# Aim of the exercise:
Would you retype each record exactly as given?

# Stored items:
===============

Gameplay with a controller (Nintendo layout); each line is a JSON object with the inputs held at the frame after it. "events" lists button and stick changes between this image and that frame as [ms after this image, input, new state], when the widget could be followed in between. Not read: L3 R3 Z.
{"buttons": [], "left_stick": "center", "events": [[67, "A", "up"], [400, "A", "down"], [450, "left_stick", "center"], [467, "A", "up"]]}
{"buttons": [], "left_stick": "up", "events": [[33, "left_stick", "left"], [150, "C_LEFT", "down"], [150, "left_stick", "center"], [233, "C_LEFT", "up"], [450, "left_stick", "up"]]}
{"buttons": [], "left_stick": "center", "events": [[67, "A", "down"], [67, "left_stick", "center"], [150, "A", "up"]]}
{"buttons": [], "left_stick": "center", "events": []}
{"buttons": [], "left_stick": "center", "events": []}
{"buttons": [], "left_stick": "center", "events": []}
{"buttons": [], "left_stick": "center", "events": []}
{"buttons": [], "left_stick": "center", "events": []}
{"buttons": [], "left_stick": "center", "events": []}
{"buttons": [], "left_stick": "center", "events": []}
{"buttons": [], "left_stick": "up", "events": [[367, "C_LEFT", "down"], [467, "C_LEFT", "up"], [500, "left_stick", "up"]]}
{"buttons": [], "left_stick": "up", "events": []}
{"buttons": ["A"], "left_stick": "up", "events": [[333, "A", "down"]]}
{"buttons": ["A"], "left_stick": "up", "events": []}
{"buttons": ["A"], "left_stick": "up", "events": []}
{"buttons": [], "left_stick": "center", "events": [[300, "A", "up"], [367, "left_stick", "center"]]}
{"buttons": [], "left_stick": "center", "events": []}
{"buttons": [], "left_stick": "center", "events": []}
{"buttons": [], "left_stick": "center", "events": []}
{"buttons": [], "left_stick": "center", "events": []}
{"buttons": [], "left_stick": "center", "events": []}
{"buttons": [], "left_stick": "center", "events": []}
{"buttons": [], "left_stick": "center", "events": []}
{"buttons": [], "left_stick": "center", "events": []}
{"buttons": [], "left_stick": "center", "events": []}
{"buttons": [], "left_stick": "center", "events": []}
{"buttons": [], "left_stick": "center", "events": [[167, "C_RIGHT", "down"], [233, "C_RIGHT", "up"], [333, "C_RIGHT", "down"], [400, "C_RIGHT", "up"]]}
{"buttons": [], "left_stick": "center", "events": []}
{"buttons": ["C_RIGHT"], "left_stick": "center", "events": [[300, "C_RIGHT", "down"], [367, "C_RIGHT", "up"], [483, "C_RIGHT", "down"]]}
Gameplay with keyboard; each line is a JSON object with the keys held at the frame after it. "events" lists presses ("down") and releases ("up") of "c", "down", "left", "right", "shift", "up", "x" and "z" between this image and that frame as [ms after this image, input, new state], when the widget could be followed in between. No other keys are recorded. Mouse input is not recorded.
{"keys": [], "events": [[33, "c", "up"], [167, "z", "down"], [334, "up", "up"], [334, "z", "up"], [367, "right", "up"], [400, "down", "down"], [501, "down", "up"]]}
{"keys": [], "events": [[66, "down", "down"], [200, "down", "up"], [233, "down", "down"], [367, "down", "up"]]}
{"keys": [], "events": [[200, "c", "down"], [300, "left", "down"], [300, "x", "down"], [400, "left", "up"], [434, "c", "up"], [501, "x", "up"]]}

===============

# Exercise solution:
Gameplay with a controller (Nintendo layout); each line is a JSON object with the inputs held at the frame after it. "events" lists button and stick changes between this image and that frame as [ms after this image, input, new state], when the widget could be followed in between. Not read: L3 R3 Z.
{"buttons": [], "left_stick": "center", "events": [[67, "A", "up"], [400, "A", "down"], [450, "left_stick", "center"], [467, "A", "up"]]}
{"buttons": [], "left_stick": "up", "events": [[33, "left_stick", "left"], [150, "C_LEFT", "down"], [150, "left_stick", "center"], [233, "C_LEFT", "up"], [450, "left_stick", "up"]]}
{"buttons": [], "left_stick": "center", "events": [[67, "A", "down"], [67, "left_stick", "center"], [150, "A", "up"]]}
{"buttons": [], "left_stick": "center", "events": []}
{"buttons": [], "left_stick": "center", "events": []}
{"buttons": [], "left_stick": "center", "events": []}
{"buttons": [], "left_stick": "center", "events": []}
{"buttons": [], "left_stick": "center", "events": []}
{"buttons": [], "left_stick": "center", "events": []}
{"buttons": [], "left_stick": "center", "events": []}
{"buttons": [], "left_stick": "up", "events": [[367, "C_LEFT", "down"], [467, "C_LEFT", "up"], [500, "left_stick", "up"]]}
{"buttons": [], "left_stick": "up", "events": []}
{"buttons": ["A"], "left_stick": "up", "events": [[333, "A", "down"]]}
{"buttons": ["A"], "left_stick": "up", "events": []}
{"buttons": ["A"], "left_stick": "up", "events": []}
{"buttons": [], "left_stick": "center", "events": [[300, "A", "up"], [367, "left_stick", "center"]]}
{"buttons": [], "left_stick": "center", "events": []}
{"buttons": [], "left_stick": "center", "events": []}
{"buttons": [], "left_stick": "center", "events": []}
{"buttons": [], "left_stick": "center", "events": []}
{"buttons": [], "left_stick": "center", "events": []}
{"buttons": [], "left_stick": "center", "events": []}
{"buttons": [], "left_stick": "center", "events": []}
{"buttons": [], "left_stick": "center", "events": []}
{"buttons": [], "left_stick": "center", "events": []}
{"buttons": [], "left_stick": "center", "events": []}
{"buttons": [], "left_stick": "center", "events": [[167, "C_RIGHT", "down"], [233, "C_RIGHT", "up"], [333, "C_RIGHT", "down"], [400, "C_RIGHT", "up"]]}
{"buttons": [], "left_stick": "center", "events": []}
{"buttons": ["C_RIGHT"], "left_stick": "center", "events": [[300, "C_RIGHT", "down"], [367, "C_RIGHT", "up"], [483, "C_RIGHT", "down"]]}
Gameplay with keyboard; each line is a JSON object with the keys held at the frame after it. "events" lists presses ("down") and releases ("up") of "c", "down", "left", "right", "shift", "up", "x" and "z" between this image and that frame as [ms after this image, input, new state], when the widget could be followed in between. No other keys are recorded. Mouse input is not recorded.
{"keys": [], "events": [[33, "c", "up"], [167, "z", "down"], [334, "up", "up"], [334, "z", "up"], [367, "right", "up"], [400, "down", "down"], [501, "down", "up"]]}
{"keys": [], "events": [[66, "down", "down"], [200, "down", "up"], [233, "down", "down"], [367, "down", "up"]]}
{"keys": [], "events": [[200, "c", "down"], [300, "left", "down"], [300, "x", "down"], [400, "left", "up"], [434, "c", "up"], [501, "x", "up"]]}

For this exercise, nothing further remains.